We are launching with exacto endpoints for the following models
- Kimi K2 (
moonshotai/kimi-k2-0905:exacto
) - DeepSeek v3.1 Terminus (
deepseek/deepseek-v3.1-terminus:exacto
) - GLM 4.6 (
z-ai/glm-4.6:exacto
) - GPT-OSS 120b (
openai/gpt-oss-120b:exacto
) - Qwen3 Coder (
qwen/qwen3-coder:exacto
)
You can use the new endpoints via model_slug:exacto.
For example:
You will be routed to one of the providers that meet all of the following criteria:
- Are a top provider in terms of tool calling accuracy
- Are within normal range of tool calling propensity
- Are not frequently ignored or blacklisted by OpenRouter users when making tool calls
Running our internal tool-calling evals suites, as well as open-source benchmarks like tau2-Bench and LiveMCPBench, we observe that tool calling failures happen measurably less often, and the model makes use of the tools given to it more reliably. Benchmarking (in this example, of Kimi K2 0905) shows material lift in tool calling success via exacto
:
We expect these endpoints to be popular for many agentic workflows, and anticipate that we will work with providers not currently included in the Exacto routing pool to help them improve and eventually meet the criteria to be included. Note that the exacto endpoints are specifically focused on tool-calling, and should not be viewed as a broader statement on endpoint or provider quality.
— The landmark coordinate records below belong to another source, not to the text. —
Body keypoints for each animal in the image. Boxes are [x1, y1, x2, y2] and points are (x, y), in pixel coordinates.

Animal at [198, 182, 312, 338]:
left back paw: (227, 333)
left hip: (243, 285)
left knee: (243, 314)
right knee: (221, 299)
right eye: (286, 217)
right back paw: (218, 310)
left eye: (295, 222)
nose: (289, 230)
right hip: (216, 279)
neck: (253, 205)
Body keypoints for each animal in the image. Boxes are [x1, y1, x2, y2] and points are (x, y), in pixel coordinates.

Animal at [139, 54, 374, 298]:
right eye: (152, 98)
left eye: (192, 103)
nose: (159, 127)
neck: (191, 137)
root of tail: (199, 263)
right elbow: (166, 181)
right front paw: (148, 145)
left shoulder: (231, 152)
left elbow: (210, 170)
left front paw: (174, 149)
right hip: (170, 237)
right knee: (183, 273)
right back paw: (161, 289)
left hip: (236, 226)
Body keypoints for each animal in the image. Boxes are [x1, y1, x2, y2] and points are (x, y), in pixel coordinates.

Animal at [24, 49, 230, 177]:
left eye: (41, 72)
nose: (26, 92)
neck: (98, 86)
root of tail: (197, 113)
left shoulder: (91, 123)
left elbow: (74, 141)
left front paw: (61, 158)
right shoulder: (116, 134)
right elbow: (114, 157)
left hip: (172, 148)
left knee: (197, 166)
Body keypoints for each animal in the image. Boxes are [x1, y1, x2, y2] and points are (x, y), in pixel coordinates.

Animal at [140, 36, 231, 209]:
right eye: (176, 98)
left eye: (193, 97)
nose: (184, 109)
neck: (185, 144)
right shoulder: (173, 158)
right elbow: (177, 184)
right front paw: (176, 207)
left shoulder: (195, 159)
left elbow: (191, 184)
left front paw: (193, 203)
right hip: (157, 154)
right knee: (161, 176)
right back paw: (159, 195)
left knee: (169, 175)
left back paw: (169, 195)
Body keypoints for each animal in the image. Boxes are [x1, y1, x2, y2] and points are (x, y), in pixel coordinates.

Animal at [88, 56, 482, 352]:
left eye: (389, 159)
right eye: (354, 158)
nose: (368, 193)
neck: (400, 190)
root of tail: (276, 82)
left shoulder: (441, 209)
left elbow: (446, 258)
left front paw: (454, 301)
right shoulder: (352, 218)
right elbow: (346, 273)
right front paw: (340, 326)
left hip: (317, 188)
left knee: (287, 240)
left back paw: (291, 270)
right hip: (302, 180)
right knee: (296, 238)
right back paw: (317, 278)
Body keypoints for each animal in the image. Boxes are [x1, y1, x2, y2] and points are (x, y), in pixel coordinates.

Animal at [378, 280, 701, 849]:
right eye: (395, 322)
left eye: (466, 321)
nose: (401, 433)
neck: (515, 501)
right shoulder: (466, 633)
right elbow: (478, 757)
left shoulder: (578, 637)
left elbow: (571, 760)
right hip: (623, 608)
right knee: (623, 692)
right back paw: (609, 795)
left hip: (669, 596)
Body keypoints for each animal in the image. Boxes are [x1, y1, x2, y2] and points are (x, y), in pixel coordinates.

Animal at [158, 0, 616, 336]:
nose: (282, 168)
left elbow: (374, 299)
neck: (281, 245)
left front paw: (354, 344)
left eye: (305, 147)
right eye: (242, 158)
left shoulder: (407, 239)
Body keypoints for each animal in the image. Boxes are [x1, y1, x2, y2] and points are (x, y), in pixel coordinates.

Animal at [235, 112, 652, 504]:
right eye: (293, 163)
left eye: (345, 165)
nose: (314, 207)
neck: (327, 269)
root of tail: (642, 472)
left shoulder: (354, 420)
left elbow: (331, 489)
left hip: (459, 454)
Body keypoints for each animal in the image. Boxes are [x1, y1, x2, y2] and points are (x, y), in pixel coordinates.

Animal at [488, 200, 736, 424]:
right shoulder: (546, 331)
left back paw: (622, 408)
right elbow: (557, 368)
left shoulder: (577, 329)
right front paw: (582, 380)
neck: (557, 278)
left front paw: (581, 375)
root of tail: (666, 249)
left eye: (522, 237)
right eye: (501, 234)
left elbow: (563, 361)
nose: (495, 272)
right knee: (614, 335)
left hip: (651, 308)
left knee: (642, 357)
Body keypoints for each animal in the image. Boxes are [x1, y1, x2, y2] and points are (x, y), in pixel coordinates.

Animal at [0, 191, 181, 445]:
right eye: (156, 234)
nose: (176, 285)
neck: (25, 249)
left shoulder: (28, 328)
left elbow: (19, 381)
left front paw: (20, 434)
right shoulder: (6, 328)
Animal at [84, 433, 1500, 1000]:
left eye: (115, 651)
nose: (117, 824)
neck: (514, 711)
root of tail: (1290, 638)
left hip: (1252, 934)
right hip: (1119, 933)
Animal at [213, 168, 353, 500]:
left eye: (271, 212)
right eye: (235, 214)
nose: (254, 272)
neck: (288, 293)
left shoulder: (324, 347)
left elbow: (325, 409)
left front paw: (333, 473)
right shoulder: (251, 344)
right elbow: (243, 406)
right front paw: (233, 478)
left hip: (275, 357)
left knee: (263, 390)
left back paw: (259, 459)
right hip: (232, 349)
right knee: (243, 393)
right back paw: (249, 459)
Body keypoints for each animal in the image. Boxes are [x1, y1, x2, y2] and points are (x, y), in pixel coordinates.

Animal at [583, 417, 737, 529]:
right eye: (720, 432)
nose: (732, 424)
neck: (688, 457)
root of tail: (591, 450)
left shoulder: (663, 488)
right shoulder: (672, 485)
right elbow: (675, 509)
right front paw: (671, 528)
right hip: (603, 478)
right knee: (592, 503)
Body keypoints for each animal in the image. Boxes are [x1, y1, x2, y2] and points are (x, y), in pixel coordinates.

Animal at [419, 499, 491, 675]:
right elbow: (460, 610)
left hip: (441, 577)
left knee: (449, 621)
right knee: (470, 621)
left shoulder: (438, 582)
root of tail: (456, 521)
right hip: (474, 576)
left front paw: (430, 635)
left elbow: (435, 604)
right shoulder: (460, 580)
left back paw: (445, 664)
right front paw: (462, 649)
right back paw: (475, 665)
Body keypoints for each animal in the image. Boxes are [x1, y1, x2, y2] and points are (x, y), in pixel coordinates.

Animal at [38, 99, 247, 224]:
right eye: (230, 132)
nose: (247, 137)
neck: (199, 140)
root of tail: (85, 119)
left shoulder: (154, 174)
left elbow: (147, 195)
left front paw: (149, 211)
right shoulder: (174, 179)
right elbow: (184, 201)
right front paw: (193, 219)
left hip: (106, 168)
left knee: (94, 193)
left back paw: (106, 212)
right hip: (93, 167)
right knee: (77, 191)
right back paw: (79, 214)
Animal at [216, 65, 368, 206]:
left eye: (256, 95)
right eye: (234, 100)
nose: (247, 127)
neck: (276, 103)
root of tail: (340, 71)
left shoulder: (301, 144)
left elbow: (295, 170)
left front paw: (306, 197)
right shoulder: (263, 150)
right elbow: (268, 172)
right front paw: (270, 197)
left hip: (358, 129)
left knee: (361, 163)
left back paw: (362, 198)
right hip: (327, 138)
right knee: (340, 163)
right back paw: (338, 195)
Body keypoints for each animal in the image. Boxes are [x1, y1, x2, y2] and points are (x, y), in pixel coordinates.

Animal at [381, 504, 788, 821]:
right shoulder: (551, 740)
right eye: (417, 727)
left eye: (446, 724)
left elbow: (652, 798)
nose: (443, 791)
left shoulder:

Lastly, we are working towards exposing more of our data publicly; expect to see some of the underlying data exposed before the end of the year to help our users make more informed decisions. As these are new findings, we would like to give certain providers opportunities to improve (or give feedback on our methodology) before we publish full datasets.
In closing
While we hope some questions have been answered, we also suspect this analysis will raise more. We look forward to hearing the feedback and anticipate plenty of follow-ups. Please reach out to us on X or Discord to engage in the discussion. If you have specific feedback on a provider under exacto, please fill out this form
We hope our users find the Exacto endpoints helpful, and we’re excited to share more data (both benchmark and empirical), and build it into our products over the remainder of the year.